> **Directive a**:
Update the stretch of the article about the North Idaho College resignation from "It was just" through "sometime this summer." by putting "acting" in place of "interim", and write out the result.

Official resigns position at North Idaho College
Embattled North Idaho College administrator Barbara Hanson resigned as the college’s vice president for instruction Wednesday. She’ll move into a newly created position of executive director of strategic program development for six months to finish initiatives she started as a vice president.
Hanson, who came to the NIC last summer from Arizona Western College, drew criticism for her administrative style and for changes she had proposed to the college’s departmental structuring. The faculty assembly gave her a vote of no confidence two weeks ago, with 89 voting for the motion and 15 against.
She said her resignation is what’s best for NIC.
“I can’t see letting the college spend its energy on one person or one employee group – it’s just not good for the college,” she said following a board of trustees meeting announcing the change. “I don’t want myself or any of the communication problems I may have with faculty interfering with the core mission of the college.”
It was just the second such move by the faculty in the college’s 74-year history. Former NIC President Barry Schuler drew the other no confidence vote in the late 1980s and later resigned.
Hanson’s resignation as a vice president is effective June 30. Kathy Christie, assistant vice president for planning, assessment and research, will serve as interim vice president for instruction.
Hanson’s program development position ends Dec. 31.
When asked if she planned to leave then, Hanson said she hadn’t thought about it.
“I’m not thinking more than a week ahead,” she said.
The college won’t begin looking for a new vice president for instruction until it completes the search for a new president, which is expected to happen sometime this summer.

> **Directive b**:
In the listing below, copy the stretch from the line containing "genus: Odocoileus" through the end of the listing, with both ends included and the pictures left out.

> **Material for this exercise**:
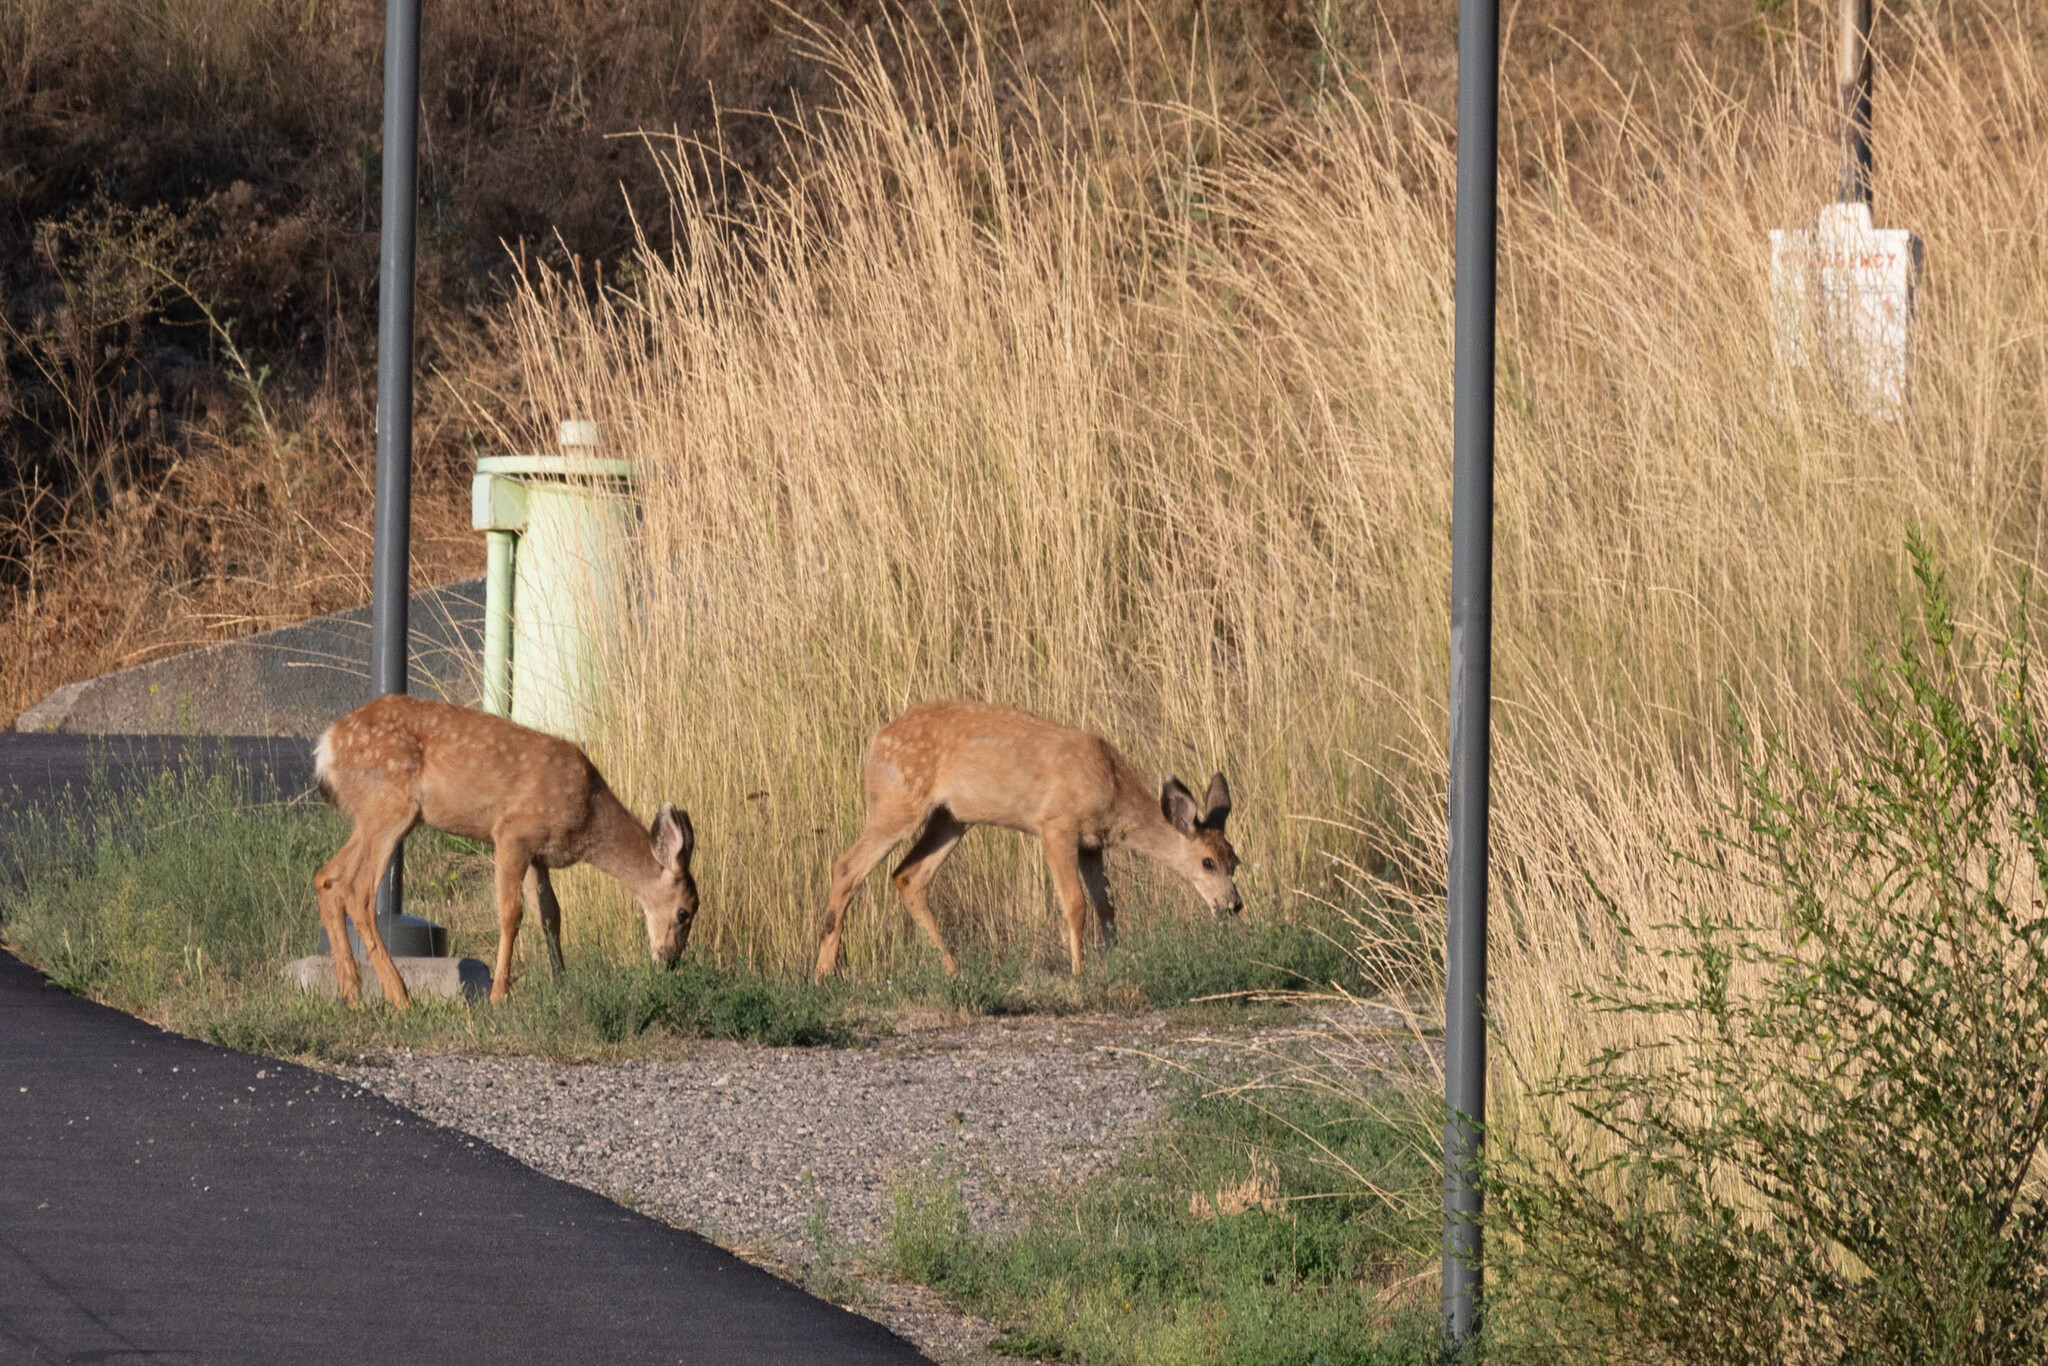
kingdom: Animalia
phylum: Chordata
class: Mammalia
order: Artiodactyla
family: Cervidae
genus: Odocoileus
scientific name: Odocoileus hemionus
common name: Mule deer
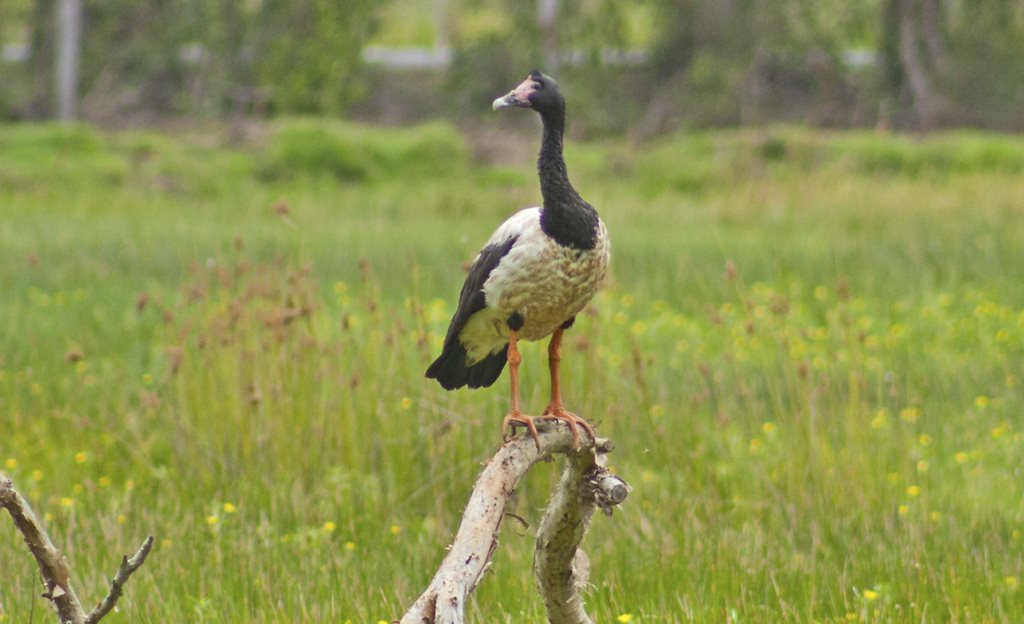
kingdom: Animalia
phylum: Chordata
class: Aves
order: Anseriformes
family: Anseranatidae
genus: Anseranas
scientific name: Anseranas semipalmata
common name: Magpie goose
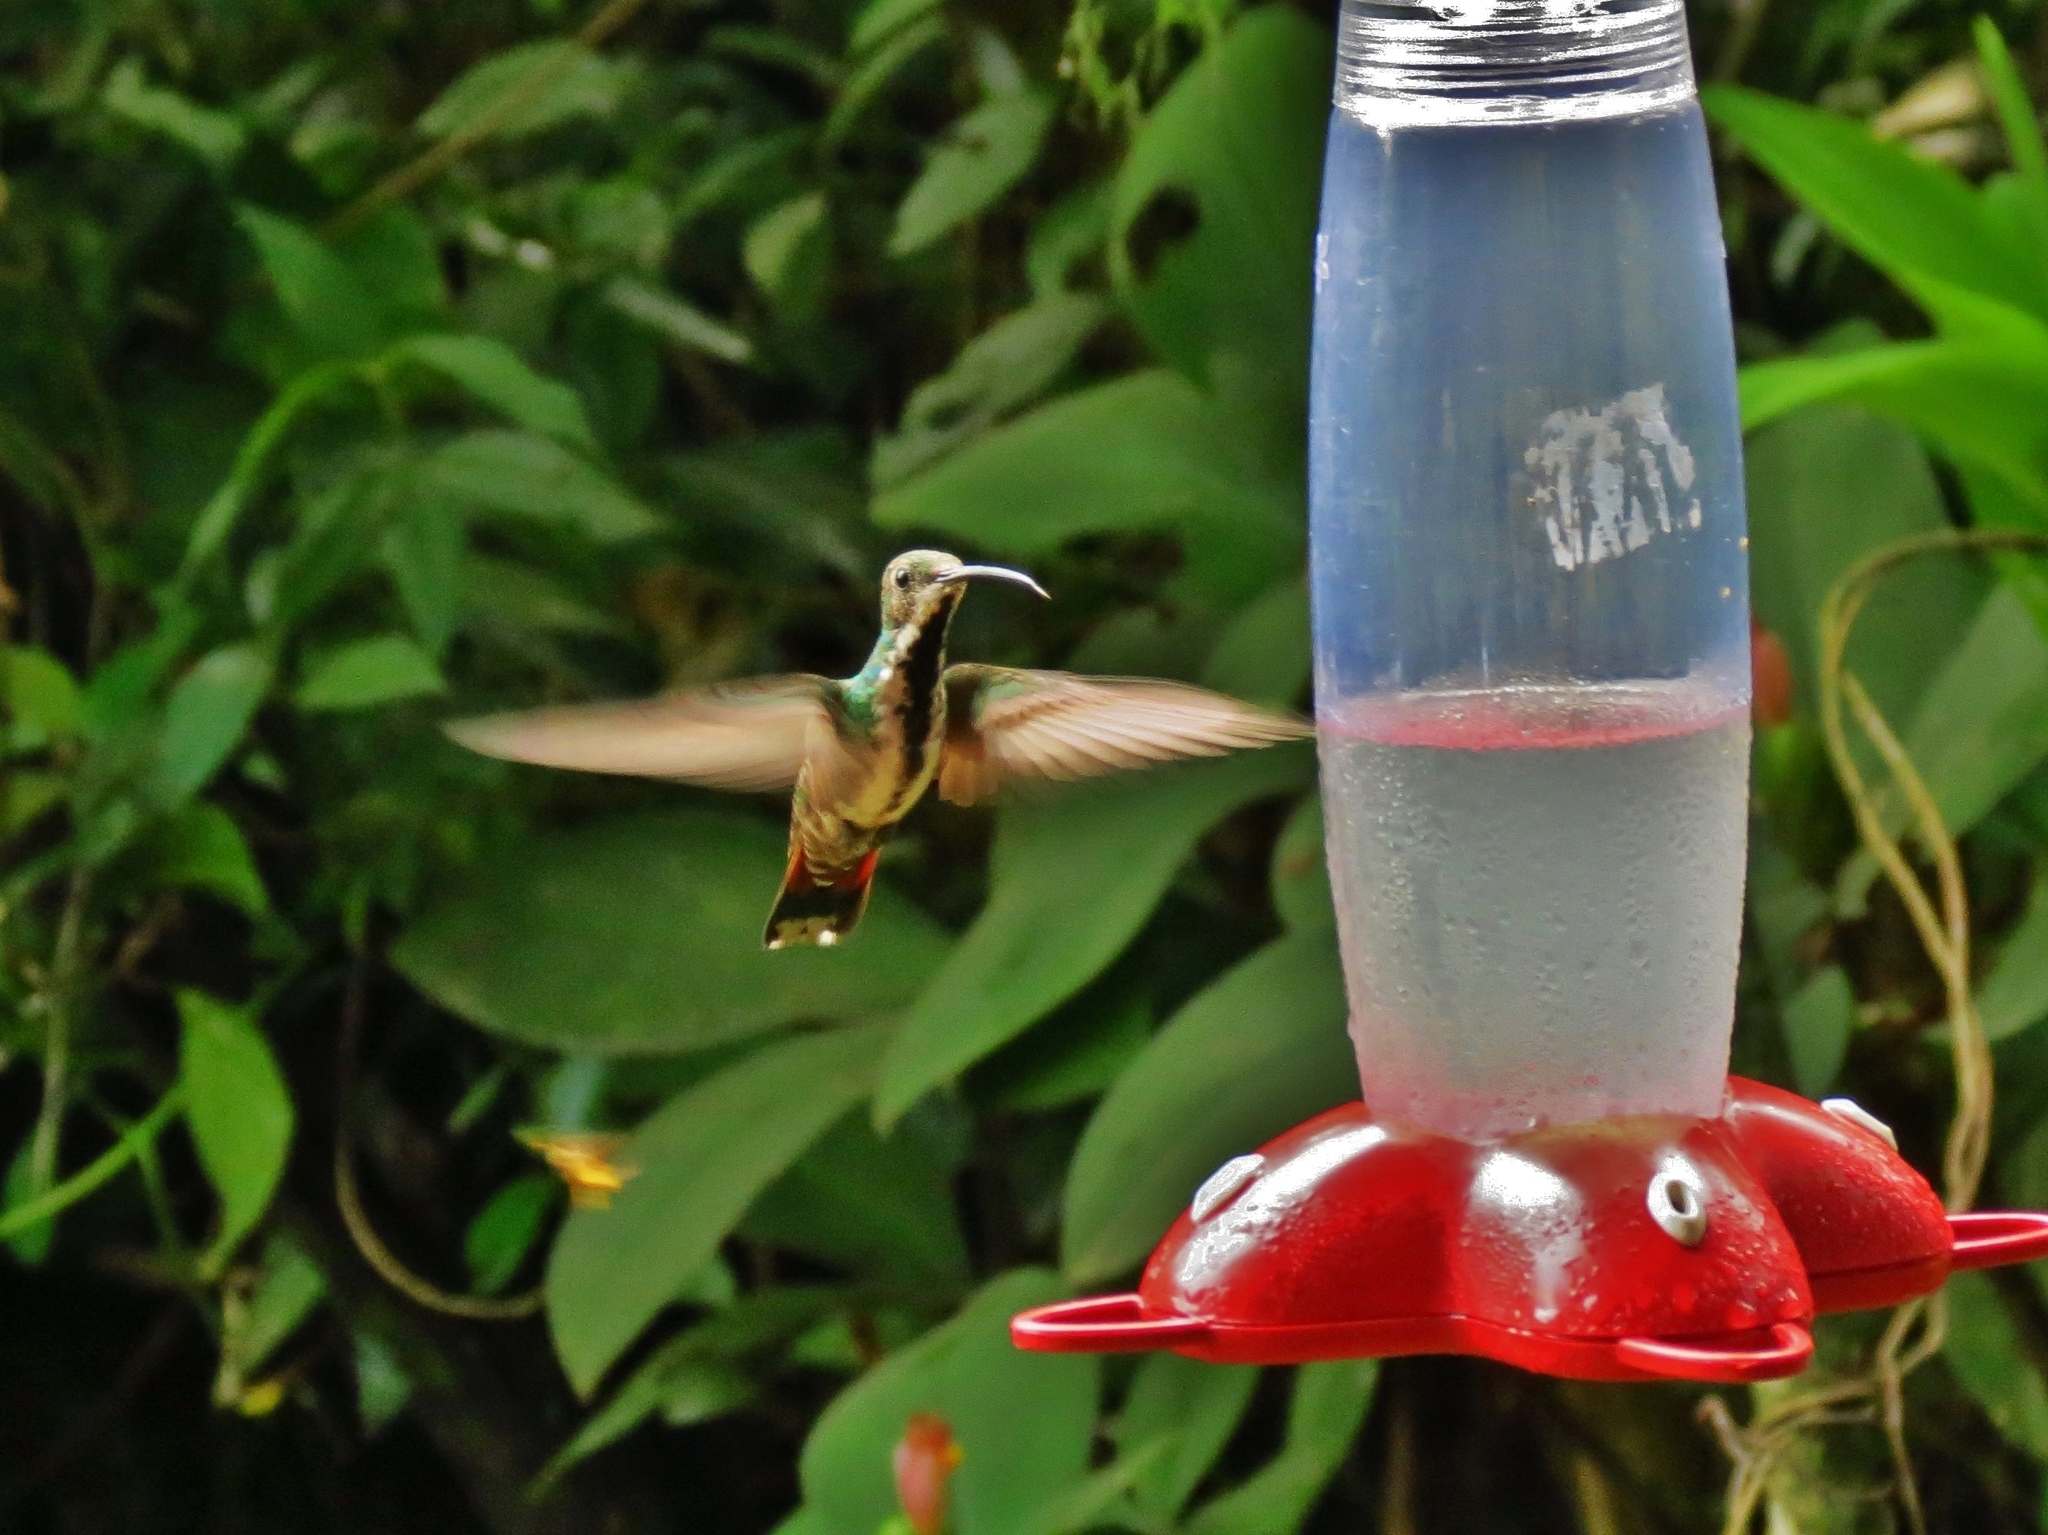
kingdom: Animalia
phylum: Chordata
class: Aves
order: Apodiformes
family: Trochilidae
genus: Anthracothorax
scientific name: Anthracothorax prevostii
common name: Green-breasted mango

> **Written response a**:
It was just the second such move by the faculty in the college’s 74-year history. Former NIC President Barry Schuler drew the other no confidence vote in the late 1980s and later resigned.
Hanson’s resignation as a vice president is effective June 30. Kathy Christie, assistant vice president for planning, assessment and research, will serve as acting vice president for instruction.
Hanson’s program development position ends Dec. 31.
When asked if she planned to leave then, Hanson said she hadn’t thought about it.
“I’m not thinking more than a week ahead,” she said.
The college won’t begin looking for a new vice president for instruction until it completes the search for a new president, which is expected to happen sometime this summer.

> **Written response b**:
genus: Odocoileus
scientific name: Odocoileus hemionus
common name: Mule deer
kingdom: Animalia
phylum: Chordata
class: Aves
order: Anseriformes
family: Anseranatidae
genus: Anseranas
scientific name: Anseranas semipalmata
common name: Magpie goose
kingdom: Animalia
phylum: Chordata
class: Aves
order: Apodiformes
family: Trochilidae
genus: Anthracothorax
scientific name: Anthracothorax prevostii
common name: Green-breasted mango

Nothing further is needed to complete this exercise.